--- START ---
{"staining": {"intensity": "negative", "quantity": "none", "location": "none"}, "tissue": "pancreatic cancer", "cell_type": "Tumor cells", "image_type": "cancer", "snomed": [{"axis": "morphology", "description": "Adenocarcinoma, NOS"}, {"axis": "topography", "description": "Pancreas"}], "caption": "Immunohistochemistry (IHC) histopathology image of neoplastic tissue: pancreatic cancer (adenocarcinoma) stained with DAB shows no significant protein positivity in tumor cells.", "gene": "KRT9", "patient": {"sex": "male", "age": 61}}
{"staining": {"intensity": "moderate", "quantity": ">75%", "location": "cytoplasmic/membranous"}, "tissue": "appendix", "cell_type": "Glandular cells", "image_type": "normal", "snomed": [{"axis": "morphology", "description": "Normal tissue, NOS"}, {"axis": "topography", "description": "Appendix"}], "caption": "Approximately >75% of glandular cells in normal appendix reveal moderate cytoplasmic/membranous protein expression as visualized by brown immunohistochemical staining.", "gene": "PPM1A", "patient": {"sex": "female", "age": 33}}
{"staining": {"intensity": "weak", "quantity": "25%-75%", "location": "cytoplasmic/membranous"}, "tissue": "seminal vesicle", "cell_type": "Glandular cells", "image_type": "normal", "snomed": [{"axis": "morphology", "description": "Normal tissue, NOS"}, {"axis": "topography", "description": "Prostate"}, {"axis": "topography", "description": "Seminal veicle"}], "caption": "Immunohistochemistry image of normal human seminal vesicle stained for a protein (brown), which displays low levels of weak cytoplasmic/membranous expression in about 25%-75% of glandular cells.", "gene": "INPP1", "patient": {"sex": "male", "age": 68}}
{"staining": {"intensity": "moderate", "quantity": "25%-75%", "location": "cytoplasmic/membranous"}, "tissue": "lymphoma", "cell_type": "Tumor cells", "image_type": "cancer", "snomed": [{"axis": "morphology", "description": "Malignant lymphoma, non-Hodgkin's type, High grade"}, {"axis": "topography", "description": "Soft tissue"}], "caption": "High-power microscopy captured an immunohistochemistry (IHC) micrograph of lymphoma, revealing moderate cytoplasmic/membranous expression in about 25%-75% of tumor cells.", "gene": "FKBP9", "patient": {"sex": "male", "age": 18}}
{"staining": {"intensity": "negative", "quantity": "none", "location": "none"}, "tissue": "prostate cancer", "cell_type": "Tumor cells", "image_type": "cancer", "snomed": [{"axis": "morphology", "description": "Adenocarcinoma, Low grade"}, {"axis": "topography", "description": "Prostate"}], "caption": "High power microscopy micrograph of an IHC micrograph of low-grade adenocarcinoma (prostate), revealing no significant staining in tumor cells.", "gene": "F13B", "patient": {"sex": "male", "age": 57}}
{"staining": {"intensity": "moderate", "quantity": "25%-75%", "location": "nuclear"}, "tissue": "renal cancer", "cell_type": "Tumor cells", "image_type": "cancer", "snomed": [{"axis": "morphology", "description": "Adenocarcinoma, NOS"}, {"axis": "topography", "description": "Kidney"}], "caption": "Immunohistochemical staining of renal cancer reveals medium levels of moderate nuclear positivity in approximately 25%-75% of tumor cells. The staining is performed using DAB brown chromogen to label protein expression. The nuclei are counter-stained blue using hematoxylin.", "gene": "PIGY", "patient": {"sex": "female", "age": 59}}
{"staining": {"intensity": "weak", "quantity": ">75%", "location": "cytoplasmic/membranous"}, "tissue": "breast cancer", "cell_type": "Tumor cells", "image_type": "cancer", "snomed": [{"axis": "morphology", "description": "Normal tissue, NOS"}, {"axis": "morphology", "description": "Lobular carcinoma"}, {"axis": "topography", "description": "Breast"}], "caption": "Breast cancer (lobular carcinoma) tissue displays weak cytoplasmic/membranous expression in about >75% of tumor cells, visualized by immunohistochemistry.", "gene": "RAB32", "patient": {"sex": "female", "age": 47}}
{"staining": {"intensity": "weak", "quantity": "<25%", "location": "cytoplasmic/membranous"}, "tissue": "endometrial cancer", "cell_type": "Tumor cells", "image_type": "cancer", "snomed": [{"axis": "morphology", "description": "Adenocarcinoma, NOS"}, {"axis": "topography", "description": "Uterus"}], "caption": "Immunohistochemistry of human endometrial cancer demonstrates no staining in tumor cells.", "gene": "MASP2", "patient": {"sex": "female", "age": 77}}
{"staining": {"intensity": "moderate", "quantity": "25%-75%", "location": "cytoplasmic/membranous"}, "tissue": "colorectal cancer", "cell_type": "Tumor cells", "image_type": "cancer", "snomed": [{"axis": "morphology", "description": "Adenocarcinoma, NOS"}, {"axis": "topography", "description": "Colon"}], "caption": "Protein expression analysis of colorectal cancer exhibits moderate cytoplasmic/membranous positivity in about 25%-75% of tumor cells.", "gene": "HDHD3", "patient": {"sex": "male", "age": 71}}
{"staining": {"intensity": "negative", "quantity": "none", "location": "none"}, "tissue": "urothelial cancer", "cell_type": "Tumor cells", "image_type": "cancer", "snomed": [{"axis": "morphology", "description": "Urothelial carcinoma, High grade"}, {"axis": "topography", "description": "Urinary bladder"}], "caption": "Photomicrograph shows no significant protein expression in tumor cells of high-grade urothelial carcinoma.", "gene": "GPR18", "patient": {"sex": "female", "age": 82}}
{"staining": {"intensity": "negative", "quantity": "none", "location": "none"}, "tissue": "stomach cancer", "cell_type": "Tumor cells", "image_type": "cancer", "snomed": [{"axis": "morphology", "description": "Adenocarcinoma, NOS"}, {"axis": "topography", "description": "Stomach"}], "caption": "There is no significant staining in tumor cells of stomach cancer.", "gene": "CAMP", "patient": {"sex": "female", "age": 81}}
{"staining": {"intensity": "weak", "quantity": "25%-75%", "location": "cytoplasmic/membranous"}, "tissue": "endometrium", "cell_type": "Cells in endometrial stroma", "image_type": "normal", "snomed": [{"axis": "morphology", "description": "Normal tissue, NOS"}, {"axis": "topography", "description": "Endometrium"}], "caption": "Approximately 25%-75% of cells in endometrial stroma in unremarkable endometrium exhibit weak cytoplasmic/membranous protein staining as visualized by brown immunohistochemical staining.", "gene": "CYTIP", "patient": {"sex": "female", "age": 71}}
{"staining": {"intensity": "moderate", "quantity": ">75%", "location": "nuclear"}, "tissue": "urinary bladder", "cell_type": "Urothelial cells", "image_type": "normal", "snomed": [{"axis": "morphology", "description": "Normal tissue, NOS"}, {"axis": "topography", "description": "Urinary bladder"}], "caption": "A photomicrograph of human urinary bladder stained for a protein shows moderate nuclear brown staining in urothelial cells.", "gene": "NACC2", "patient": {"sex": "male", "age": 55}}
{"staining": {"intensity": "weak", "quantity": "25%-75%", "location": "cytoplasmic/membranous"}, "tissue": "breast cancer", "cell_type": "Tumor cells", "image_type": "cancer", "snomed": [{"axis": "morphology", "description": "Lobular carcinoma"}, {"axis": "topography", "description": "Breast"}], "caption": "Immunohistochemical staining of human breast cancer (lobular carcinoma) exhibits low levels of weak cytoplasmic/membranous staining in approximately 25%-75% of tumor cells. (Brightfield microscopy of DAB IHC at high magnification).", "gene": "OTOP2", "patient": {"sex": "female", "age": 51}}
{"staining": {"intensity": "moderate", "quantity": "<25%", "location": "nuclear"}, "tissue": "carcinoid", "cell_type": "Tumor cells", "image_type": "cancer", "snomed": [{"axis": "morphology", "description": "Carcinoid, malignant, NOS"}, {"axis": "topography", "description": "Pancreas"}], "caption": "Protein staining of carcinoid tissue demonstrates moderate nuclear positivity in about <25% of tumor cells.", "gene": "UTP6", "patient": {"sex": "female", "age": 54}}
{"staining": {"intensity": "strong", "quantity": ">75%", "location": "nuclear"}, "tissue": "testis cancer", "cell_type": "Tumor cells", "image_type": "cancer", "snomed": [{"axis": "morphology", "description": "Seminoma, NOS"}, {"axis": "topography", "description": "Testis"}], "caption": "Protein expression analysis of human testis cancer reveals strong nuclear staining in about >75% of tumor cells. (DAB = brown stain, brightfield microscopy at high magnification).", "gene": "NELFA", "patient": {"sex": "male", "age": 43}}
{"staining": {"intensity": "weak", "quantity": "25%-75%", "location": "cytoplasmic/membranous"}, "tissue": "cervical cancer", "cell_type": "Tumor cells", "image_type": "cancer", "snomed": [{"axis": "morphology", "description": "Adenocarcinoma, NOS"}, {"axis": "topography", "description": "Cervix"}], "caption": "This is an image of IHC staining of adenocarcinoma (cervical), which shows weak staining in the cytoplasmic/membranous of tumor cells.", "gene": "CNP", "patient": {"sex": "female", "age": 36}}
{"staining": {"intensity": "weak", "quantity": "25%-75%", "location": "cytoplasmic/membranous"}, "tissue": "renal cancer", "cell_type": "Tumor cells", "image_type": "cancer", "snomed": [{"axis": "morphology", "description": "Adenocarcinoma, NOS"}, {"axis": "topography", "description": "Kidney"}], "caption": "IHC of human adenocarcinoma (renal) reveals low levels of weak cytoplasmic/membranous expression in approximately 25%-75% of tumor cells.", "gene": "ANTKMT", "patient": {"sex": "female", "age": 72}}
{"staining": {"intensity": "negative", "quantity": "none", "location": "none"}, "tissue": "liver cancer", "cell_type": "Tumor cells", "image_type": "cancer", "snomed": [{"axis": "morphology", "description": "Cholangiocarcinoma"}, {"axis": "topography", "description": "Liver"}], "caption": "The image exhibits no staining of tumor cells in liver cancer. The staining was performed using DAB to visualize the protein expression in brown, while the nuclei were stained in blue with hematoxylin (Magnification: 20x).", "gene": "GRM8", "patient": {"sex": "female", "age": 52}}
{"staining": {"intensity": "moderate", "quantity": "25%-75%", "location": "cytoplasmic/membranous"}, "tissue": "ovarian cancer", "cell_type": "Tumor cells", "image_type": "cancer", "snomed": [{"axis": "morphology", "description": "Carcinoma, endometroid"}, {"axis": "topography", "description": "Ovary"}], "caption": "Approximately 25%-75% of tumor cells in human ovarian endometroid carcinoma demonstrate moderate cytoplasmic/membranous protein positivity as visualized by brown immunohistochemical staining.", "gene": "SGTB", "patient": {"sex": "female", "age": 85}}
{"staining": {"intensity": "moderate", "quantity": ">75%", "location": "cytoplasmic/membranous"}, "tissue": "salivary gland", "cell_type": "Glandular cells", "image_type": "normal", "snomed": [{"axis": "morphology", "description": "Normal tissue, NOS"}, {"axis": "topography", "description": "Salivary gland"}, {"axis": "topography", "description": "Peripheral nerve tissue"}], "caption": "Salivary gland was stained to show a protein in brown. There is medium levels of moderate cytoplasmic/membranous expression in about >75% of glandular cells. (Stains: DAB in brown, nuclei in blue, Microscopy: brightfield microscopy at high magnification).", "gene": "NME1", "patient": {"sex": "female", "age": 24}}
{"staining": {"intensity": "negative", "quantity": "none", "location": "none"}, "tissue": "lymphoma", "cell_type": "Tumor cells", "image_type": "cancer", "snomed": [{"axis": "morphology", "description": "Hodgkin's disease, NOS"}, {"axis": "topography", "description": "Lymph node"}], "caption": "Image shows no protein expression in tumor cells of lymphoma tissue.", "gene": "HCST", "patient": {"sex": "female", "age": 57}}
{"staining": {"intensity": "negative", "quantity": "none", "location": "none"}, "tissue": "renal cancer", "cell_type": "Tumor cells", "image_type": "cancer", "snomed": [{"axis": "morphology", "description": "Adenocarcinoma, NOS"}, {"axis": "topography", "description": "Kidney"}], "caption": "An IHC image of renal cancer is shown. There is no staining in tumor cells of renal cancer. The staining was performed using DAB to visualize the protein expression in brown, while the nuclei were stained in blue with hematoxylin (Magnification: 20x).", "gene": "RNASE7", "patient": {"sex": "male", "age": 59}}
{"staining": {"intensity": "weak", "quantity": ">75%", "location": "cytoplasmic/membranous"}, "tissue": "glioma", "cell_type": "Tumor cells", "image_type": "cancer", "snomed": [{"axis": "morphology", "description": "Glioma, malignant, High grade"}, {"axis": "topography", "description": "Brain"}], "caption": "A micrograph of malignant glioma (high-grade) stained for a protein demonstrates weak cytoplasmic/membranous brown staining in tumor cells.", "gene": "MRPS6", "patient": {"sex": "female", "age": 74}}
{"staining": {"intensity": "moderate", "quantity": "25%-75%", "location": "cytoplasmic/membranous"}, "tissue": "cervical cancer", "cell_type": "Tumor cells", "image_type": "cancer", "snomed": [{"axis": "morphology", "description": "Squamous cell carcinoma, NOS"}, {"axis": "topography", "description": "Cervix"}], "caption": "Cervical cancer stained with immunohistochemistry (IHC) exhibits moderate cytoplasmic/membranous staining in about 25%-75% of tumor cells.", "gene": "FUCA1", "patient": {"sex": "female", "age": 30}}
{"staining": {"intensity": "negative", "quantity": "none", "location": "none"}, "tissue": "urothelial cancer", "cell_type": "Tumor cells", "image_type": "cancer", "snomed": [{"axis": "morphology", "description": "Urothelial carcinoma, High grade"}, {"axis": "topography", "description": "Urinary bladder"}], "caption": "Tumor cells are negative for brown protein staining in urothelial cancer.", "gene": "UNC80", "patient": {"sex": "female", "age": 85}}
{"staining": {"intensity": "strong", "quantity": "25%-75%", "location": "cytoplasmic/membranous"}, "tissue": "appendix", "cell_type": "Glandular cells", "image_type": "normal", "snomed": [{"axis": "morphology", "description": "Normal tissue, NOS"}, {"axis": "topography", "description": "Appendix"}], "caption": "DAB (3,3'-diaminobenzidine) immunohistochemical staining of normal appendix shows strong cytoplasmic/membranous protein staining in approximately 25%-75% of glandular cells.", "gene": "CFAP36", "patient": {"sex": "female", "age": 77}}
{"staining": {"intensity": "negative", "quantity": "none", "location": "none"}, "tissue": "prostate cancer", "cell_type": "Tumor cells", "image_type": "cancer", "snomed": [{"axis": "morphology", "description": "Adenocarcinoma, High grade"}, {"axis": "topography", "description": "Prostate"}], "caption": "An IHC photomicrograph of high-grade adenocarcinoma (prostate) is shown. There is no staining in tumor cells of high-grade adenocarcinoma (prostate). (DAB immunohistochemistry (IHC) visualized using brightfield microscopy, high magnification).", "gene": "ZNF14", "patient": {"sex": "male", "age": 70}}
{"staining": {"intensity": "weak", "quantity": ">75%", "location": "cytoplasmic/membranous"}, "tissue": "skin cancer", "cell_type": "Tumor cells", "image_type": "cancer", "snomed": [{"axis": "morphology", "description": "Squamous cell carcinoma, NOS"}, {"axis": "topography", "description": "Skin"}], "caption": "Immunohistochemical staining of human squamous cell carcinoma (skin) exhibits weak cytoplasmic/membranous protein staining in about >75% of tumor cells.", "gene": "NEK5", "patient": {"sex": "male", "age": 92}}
--- END ---
▶ [Problem to solve]:
Please give again the lines above between the line holding "shows no protein" and the line holding "micrograph of malignant", inclusive, exactly as they are and with nothing added.

▶ [Completed task]:
{"staining": {"intensity": "negative", "quantity": "none", "location": "none"}, "tissue": "lymphoma", "cell_type": "Tumor cells", "image_type": "cancer", "snomed": [{"axis": "morphology", "description": "Hodgkin's disease, NOS"}, {"axis": "topography", "description": "Lymph node"}], "caption": "Image shows no protein expression in tumor cells of lymphoma tissue.", "gene": "HCST", "patient": {"sex": "female", "age": 57}}
{"staining": {"intensity": "negative", "quantity": "none", "location": "none"}, "tissue": "renal cancer", "cell_type": "Tumor cells", "image_type": "cancer", "snomed": [{"axis": "morphology", "description": "Adenocarcinoma, NOS"}, {"axis": "topography", "description": "Kidney"}], "caption": "An IHC image of renal cancer is shown. There is no staining in tumor cells of renal cancer. The staining was performed using DAB to visualize the protein expression in brown, while the nuclei were stained in blue with hematoxylin (Magnification: 20x).", "gene": "RNASE7", "patient": {"sex": "male", "age": 59}}
{"staining": {"intensity": "weak", "quantity": ">75%", "location": "cytoplasmic/membranous"}, "tissue": "glioma", "cell_type": "Tumor cells", "image_type": "cancer", "snomed": [{"axis": "morphology", "description": "Glioma, malignant, High grade"}, {"axis": "topography", "description": "Brain"}], "caption": "A micrograph of malignant glioma (high-grade) stained for a protein demonstrates weak cytoplasmic/membranous brown staining in tumor cells.", "gene": "MRPS6", "patient": {"sex": "female", "age": 74}}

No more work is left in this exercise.